Polityka - Poland | 20/10/2015

TV debate points to change of power in Poland

Ewa Kopacz, the incumbent liberal PO prime minister of Poland, and her national conservative rival, Beata Szydlo from the PiS, faced each other in a TV debate on Monday. It looks very much like next Sunday's election will lead to a change of government, the online edition of the centre-left news magazine Polityka writes, commenting on their performance: "Asked how much her campaign pledges would cost, Szydło didn't answer. Because the state doesn't have and won't have that amount of money. … However, that doesn't matter so much to the voters. They have simply had enough of the PO. They want change without questioning whether it will bring something better. … The PiS may not be any better, but it has the alibi of not having ruled for the last eight years. Asked what challenges Poland now faces, Szydlo once again didn't answer. Yet she still sees herself as the winner. It looks very much like the PiS will take over the helm."

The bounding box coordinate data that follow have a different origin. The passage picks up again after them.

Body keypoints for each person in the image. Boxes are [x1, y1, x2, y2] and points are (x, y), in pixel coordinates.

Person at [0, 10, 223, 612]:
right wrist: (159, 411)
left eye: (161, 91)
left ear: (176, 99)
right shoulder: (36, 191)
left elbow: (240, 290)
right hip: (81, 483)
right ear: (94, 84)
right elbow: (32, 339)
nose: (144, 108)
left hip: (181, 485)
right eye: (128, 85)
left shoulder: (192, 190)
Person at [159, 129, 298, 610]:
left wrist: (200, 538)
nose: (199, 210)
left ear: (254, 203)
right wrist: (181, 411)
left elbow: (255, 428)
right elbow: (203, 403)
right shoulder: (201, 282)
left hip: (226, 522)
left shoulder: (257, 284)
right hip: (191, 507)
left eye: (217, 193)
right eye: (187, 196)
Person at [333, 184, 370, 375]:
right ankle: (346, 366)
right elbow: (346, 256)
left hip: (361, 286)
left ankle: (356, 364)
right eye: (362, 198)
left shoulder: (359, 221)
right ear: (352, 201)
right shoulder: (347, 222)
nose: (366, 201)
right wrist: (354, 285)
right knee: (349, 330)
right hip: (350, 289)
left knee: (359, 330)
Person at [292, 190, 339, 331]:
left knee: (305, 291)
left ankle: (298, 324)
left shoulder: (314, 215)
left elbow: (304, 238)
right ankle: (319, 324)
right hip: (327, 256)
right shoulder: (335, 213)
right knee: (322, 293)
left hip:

Polityka - Poland | 13/08/2008

The finance minister's predicament

Under pressure from Brussels, the Polish government must come to a decision in the coming weeks about the privatisation of Polish shipyards. The liberal news magazine Polityka comments on the predicament faced by the finance minister: either he can sell the shipyards for a pittance to foreign investors, or he can let them go bankrupt. "Either decision could see the finance minister arraigned before the supreme court, as the [conservative opposition party] PiS has announced. ... The minister's hands are tied not only by his narrow room for manoeuvre, but also by fear. Instead of threatening him, the [trade union] Solidarność and the PiS should redress their own errors, at least in part. Whatever the finance minister decides, his decision should be met with vociferous support, from both the opposition and the president. Because the dockyards should be saved, and not misused cynically as a political weapon for the umpteenth time."